WHAT NEEDS TO BE DONE
Pull out the material from its first line through the line containing "62 avis Google", and reproduce every line unchanged.

INPUT DATA
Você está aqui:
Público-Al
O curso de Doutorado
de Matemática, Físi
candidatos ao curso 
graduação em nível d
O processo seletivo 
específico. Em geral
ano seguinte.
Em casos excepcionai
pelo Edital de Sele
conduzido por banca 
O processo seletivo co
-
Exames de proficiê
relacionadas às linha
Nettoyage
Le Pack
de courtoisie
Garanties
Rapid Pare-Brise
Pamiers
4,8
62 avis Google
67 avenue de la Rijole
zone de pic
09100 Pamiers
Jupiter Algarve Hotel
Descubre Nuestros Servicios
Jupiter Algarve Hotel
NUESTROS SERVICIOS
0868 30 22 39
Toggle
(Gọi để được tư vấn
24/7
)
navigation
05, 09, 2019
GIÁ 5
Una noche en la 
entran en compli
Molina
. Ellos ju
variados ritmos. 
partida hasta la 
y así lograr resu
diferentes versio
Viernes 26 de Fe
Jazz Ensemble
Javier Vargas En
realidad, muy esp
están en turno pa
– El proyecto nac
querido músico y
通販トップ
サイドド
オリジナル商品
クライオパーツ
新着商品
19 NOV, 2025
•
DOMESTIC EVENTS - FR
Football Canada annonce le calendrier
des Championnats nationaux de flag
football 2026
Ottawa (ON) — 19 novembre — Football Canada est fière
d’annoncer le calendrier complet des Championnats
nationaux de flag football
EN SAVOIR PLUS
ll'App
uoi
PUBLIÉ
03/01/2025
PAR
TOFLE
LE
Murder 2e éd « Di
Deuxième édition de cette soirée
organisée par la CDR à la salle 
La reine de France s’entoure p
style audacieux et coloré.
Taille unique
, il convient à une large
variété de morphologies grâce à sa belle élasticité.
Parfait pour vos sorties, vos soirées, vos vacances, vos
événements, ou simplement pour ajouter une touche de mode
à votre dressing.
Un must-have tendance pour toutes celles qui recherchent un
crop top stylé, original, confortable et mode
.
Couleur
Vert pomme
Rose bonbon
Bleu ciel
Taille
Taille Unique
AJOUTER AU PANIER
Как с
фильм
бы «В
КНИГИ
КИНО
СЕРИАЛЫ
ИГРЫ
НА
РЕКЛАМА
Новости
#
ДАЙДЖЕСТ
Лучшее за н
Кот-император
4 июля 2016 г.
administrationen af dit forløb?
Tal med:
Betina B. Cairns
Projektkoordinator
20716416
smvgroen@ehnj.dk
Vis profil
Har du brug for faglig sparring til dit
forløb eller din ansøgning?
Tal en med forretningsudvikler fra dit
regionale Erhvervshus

EXERCISE ANSWER
Você está aqui:
Público-Al
O curso de Doutorado
de Matemática, Físi
candidatos ao curso 
graduação em nível d
O processo seletivo 
específico. Em geral
ano seguinte.
Em casos excepcionai
pelo Edital de Sele
conduzido por banca 
O processo seletivo co
-
Exames de proficiê
relacionadas às linha
Nettoyage
Le Pack
de courtoisie
Garanties
Rapid Pare-Brise
Pamiers
4,8
62 avis Google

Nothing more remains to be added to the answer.